Required action. In the listing below, find the line containing "linked to sex." and the line containing "Having higher blood sugar levels (and". Repeat exactly those two lines and every line between them, nothing more.

The records.
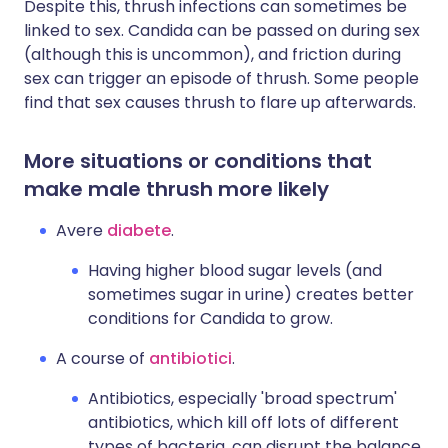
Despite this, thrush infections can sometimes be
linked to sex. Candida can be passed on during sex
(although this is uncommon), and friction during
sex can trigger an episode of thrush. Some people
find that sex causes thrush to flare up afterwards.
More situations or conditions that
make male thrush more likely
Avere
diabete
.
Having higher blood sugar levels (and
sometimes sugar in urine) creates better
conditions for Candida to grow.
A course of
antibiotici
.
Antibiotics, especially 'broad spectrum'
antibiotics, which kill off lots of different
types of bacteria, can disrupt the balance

...

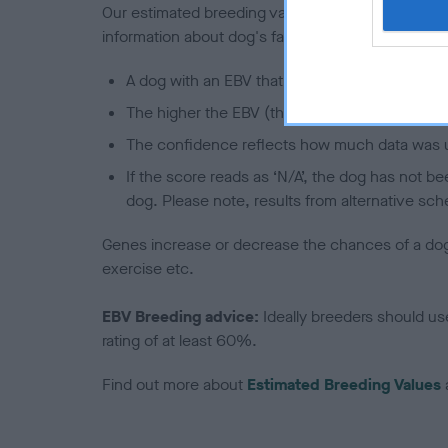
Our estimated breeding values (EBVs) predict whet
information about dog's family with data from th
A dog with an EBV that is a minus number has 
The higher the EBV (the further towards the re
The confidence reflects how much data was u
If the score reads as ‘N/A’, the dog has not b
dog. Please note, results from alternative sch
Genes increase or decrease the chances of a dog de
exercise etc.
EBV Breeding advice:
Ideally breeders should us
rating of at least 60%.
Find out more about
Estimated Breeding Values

...

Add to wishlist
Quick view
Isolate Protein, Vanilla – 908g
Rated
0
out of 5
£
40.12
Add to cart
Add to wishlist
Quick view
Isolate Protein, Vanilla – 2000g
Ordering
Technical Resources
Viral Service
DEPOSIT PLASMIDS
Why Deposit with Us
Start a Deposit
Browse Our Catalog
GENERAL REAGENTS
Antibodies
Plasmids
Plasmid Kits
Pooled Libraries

Output for this exercise.
linked to sex. Candida can be passed on during sex
(although this is uncommon), and friction during
sex can trigger an episode of thrush. Some people
find that sex causes thrush to flare up afterwards.
More situations or conditions that
make male thrush more likely
Avere
diabete
.
Having higher blood sugar levels (and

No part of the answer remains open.